[Dataset entries]

──────────────────────────────

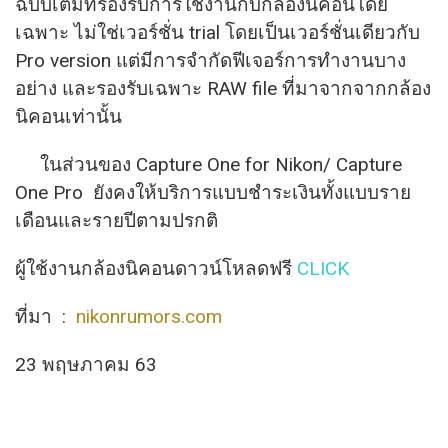
ฉบับเต็มที่รองรับการใช้งานกับกล้องนิคอนโดย
เฉพาะ ไม่ใช่เวอร์ชั่น trial โดยเป็นเวอร์ชั่นเดียวกับ
Pro version แต่มีการจำกัดฟีเจอร์
การทำงานบาง
อย่าง และรองรับเฉพาะ RAW file ที่มาจากจากกล้อง
นิคอนเท่านั้น
ในส่วนของ Capture One for Nikon/ Capture
One Pro ยังคงให้บริการแบบชำระเงินทั้
งแบบราย
เดือนและรายปีตามปรกติ
ผู้ใช้งานกล้องนิคอนดาวน์โหลดฟรี
CLICK
ที่มา :
nikonrumors.com
23 พฤษภาคม 63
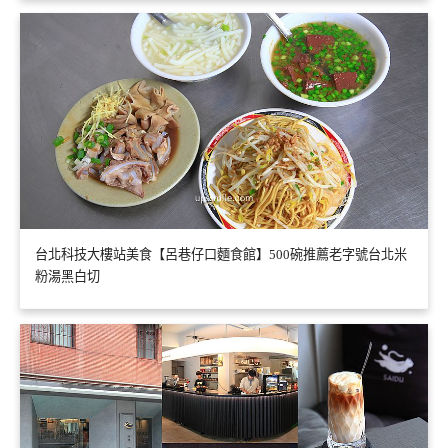
台北科技大樓站美食【呂巷仔口麵食館】500碗推薦老字號台北米
粉湯黑白切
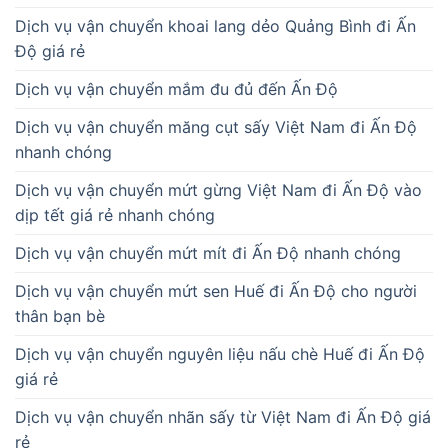
Dịch vụ vận chuyển khoai lang dẻo Quảng Bình đi Ấn
Độ giá rẻ
Dịch vụ vận chuyển mắm đu đủ đến Ấn Độ
Dịch vụ vận chuyển măng cụt sấy Việt Nam đi Ấn Độ
nhanh chóng
Dịch vụ vận chuyển mứt gừng Việt Nam đi Ấn Độ vào
dịp tết giá rẻ nhanh chóng
Dịch vụ vận chuyển mứt mít đi Ấn Độ nhanh chóng
Dịch vụ vận chuyển mứt sen Huế đi Ấn Độ cho người
thân bạn bè
Dịch vụ vận chuyển nguyên liệu nấu chè Huế đi Ấn Độ
giá rẻ
Dịch vụ vận chuyển nhãn sấy từ Việt Nam đi Ấn Độ giá
rẻ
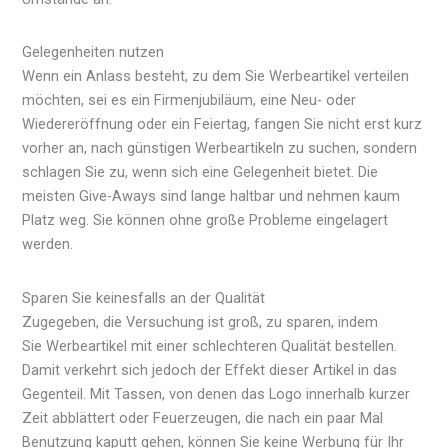
Gelegenheiten nutzen
Wenn ein Anlass besteht, zu dem Sie Werbeartikel verteilen
möchten, sei es ein Firmenjubiläum, eine Neu- oder
Wiedereröffnung oder ein Feiertag, fangen Sie nicht erst kurz
vorher an, nach günstigen Werbeartikeln zu suchen, sondern
schlagen Sie zu, wenn sich eine Gelegenheit bietet. Die
meisten Give-Aways sind lange haltbar und nehmen kaum
Platz weg. Sie können ohne große Probleme eingelagert
werden.
Sparen Sie keinesfalls an der Qualität
Zugegeben, die Versuchung ist groß, zu sparen, indem
Sie Werbeartikel mit einer schlechteren Qualität bestellen.
Damit verkehrt sich jedoch der Effekt dieser Artikel in das
Gegenteil. Mit Tassen, von denen das Logo innerhalb kurzer
Zeit abblättert oder Feuerzeugen, die nach ein paar Mal
Benutzung kaputt gehen, können Sie keine Werbung für Ihr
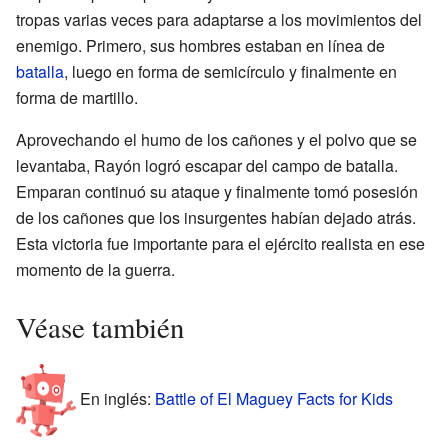
tropas varias veces para adaptarse a los movimientos del
enemigo. Primero, sus hombres estaban en línea de
batalla
, luego en forma de semicírculo y finalmente en
forma de martillo.
Aprovechando el humo de los cañones y el polvo que se
levantaba, Rayón logró escapar del campo de batalla.
Emparan continuó su ataque y finalmente tomó posesión
de los cañones que los insurgentes habían dejado atrás.
Esta victoria fue importante para el ejército realista en ese
momento de la guerra.
Véase también
En inglés:
Battle of El Maguey Facts for Kids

──────────────────────────────

Your goal
Reproduce all the text of the material above line for line, with no changes, and leave the pictures out of your answer.

Written reply
ฉบับเต็มที่รองรับการใช้งานกับกล้องนิคอนโดย
เฉพาะ ไม่ใช่เวอร์ชั่น trial โดยเป็นเวอร์ชั่นเดียวกับ
Pro version แต่มีการจำกัดฟีเจอร์
การทำงานบาง
อย่าง และรองรับเฉพาะ RAW file ที่มาจากจากกล้อง
นิคอนเท่านั้น
ในส่วนของ Capture One for Nikon/ Capture
One Pro ยังคงให้บริการแบบชำระเงินทั้
งแบบราย
เดือนและรายปีตามปรกติ
ผู้ใช้งานกล้องนิคอนดาวน์โหลดฟรี
CLICK
ที่มา :
nikonrumors.com
23 พฤษภาคม 63
台北科技大樓站美食【呂巷仔口麵食館】500碗推薦老字號台北米
粉湯黑白切
Dịch vụ vận chuyển khoai lang dẻo Quảng Bình đi Ấn
Độ giá rẻ
Dịch vụ vận chuyển mắm đu đủ đến Ấn Độ
Dịch vụ vận chuyển măng cụt sấy Việt Nam đi Ấn Độ
nhanh chóng
Dịch vụ vận chuyển mứt gừng Việt Nam đi Ấn Độ vào
dịp tết giá rẻ nhanh chóng
Dịch vụ vận chuyển mứt mít đi Ấn Độ nhanh chóng
Dịch vụ vận chuyển mứt sen Huế đi Ấn Độ cho người
thân bạn bè
Dịch vụ vận chuyển nguyên liệu nấu chè Huế đi Ấn Độ
giá rẻ
Dịch vụ vận chuyển nhãn sấy từ Việt Nam đi Ấn Độ giá
rẻ
Gelegenheiten nutzen
Wenn ein Anlass besteht, zu dem Sie Werbeartikel verteilen
möchten, sei es ein Firmenjubiläum, eine Neu- oder
Wiedereröffnung oder ein Feiertag, fangen Sie nicht erst kurz
vorher an, nach günstigen Werbeartikeln zu suchen, sondern
schlagen Sie zu, wenn sich eine Gelegenheit bietet. Die
meisten Give-Aways sind lange haltbar und nehmen kaum
Platz weg. Sie können ohne große Probleme eingelagert
werden.
Sparen Sie keinesfalls an der Qualität
Zugegeben, die Versuchung ist groß, zu sparen, indem
Sie Werbeartikel mit einer schlechteren Qualität bestellen.
Damit verkehrt sich jedoch der Effekt dieser Artikel in das
Gegenteil. Mit Tassen, von denen das Logo innerhalb kurzer
Zeit abblättert oder Feuerzeugen, die nach ein paar Mal
Benutzung kaputt gehen, können Sie keine Werbung für Ihr
tropas varias veces para adaptarse a los movimientos del
enemigo. Primero, sus hombres estaban en línea de
batalla
, luego en forma de semicírculo y finalmente en
forma de martillo.
Aprovechando el humo de los cañones y el polvo que se
levantaba, Rayón logró escapar del campo de batalla.
Emparan continuó su ataque y finalmente tomó posesión
de los cañones que los insurgentes habían dejado atrás.
Esta victoria fue importante para el ejército realista en ese
momento de la guerra.
Véase también
En inglés:
Battle of El Maguey Facts for Kids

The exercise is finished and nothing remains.